■ **Exercise directions**
Write out, word for word, the stretch of the records below from the line containing "family: Corvidae" through the line containing "family: Apidae", including both of those lines. Leave the pictures out of your copy.

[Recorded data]
■ ■ ■ ■ ■ ■ ■

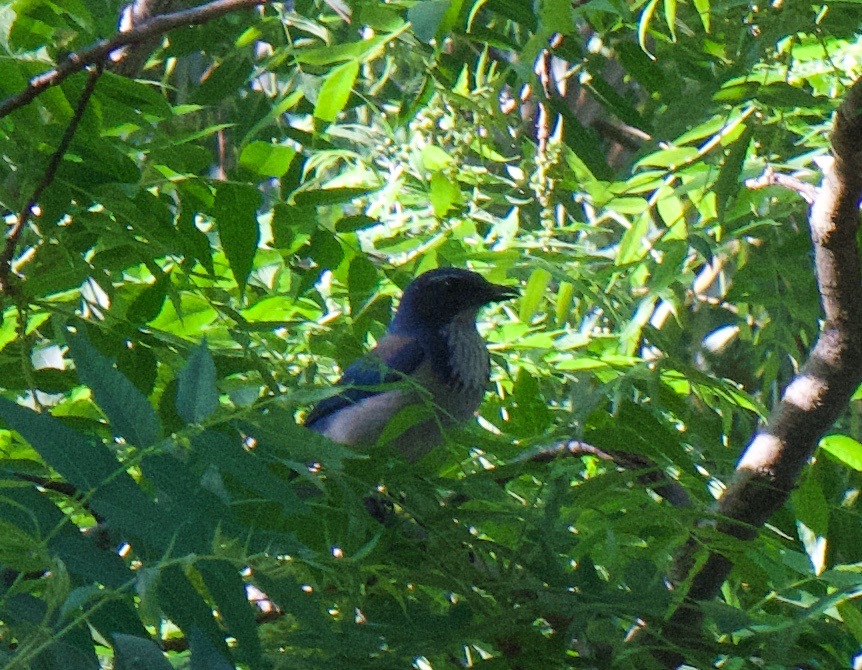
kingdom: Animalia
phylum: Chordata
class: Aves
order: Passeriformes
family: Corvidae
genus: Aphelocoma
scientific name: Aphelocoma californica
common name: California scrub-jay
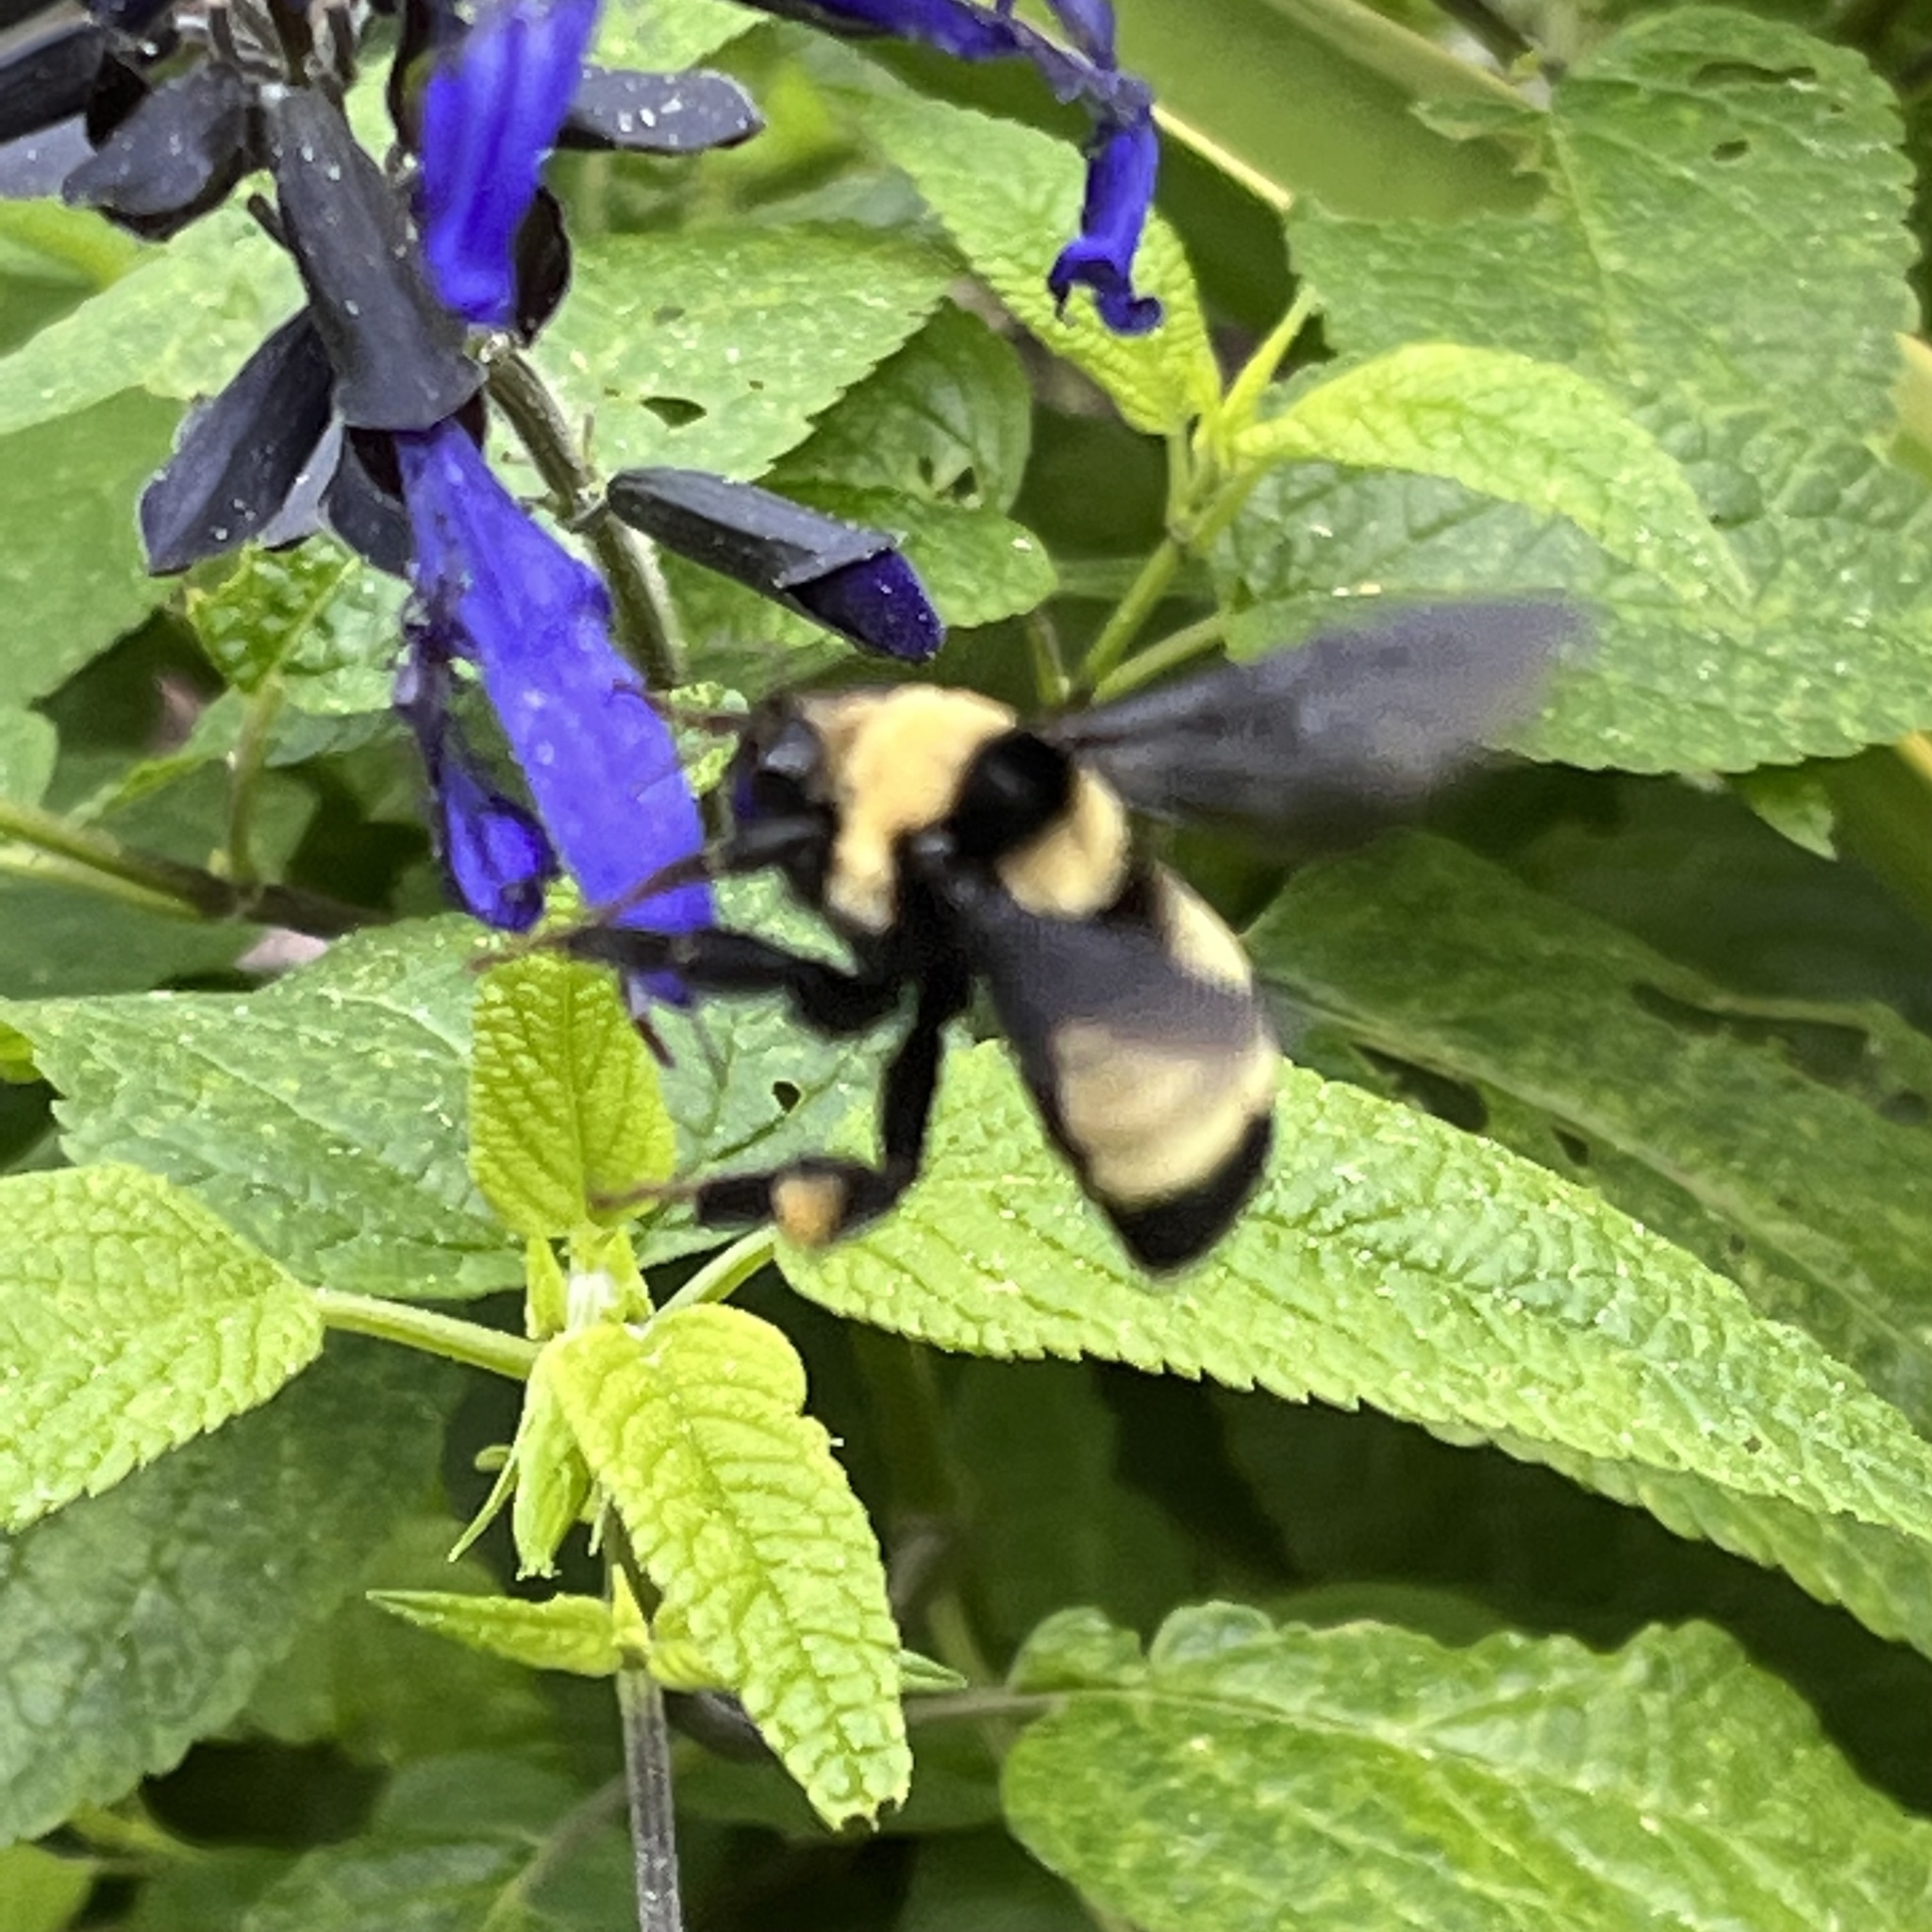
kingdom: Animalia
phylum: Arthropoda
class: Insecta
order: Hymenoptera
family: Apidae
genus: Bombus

■ ■ ■ ■ ■ ■ ■

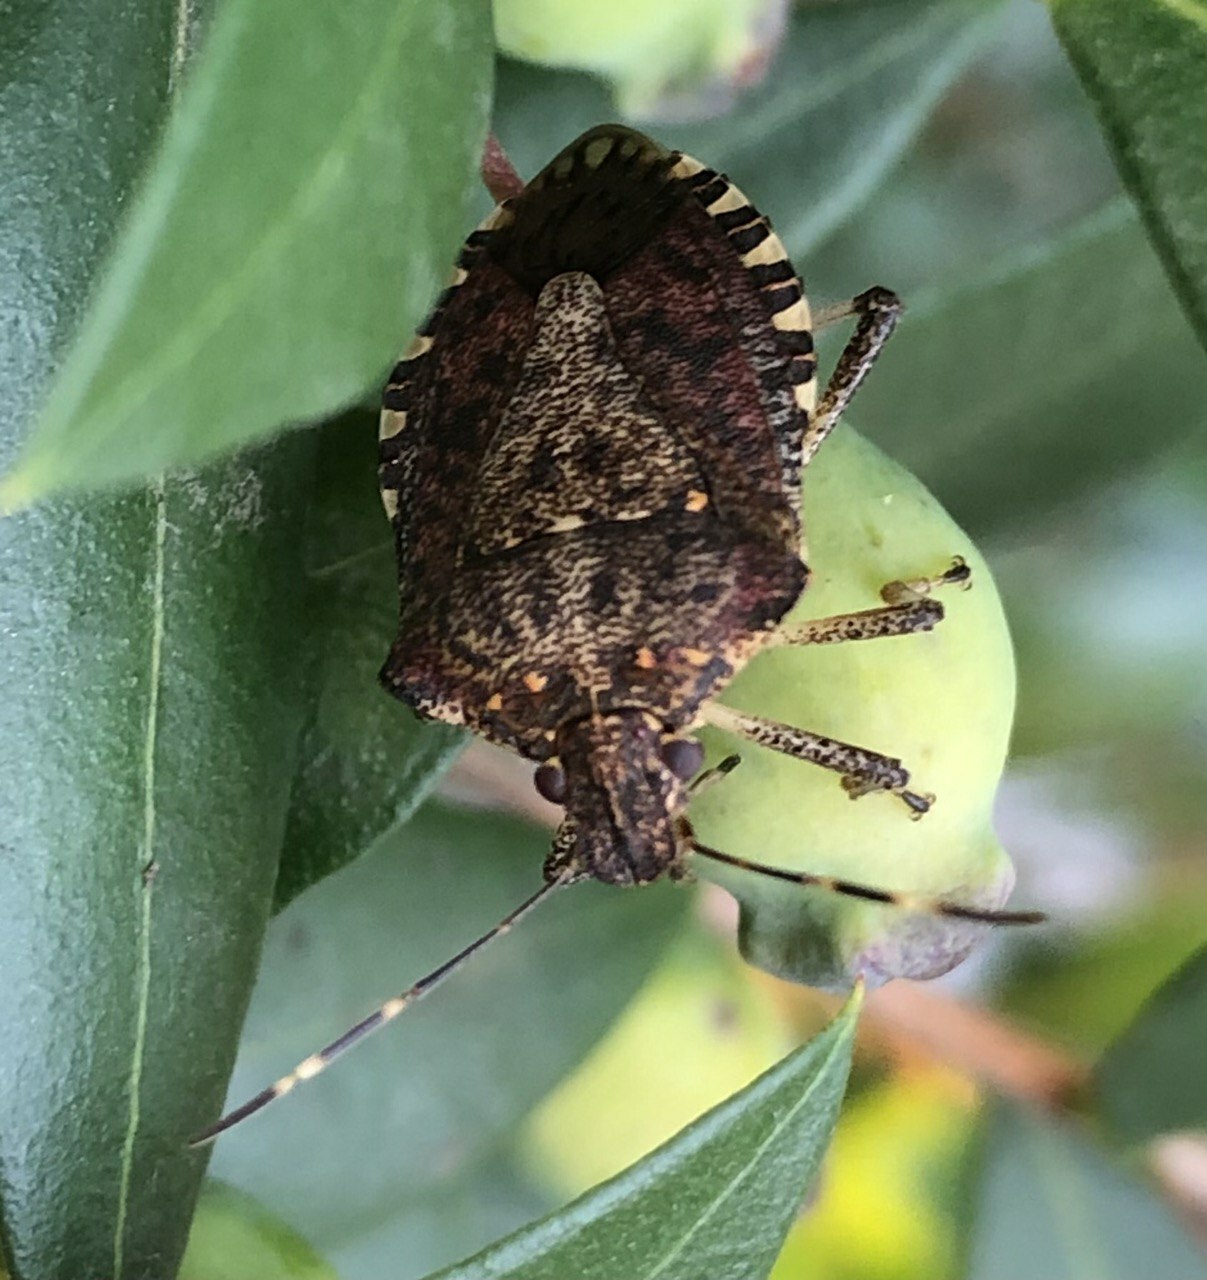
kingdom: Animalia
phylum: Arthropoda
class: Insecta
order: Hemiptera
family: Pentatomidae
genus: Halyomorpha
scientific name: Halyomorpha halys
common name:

■ ■ ■ ■ ■ ■ ■

■ **Output of the exercise**
family: Corvidae
genus: Aphelocoma
scientific name: Aphelocoma californica
common name: California scrub-jay
kingdom: Animalia
phylum: Arthropoda
class: Insecta
order: Hymenoptera
family: Apidae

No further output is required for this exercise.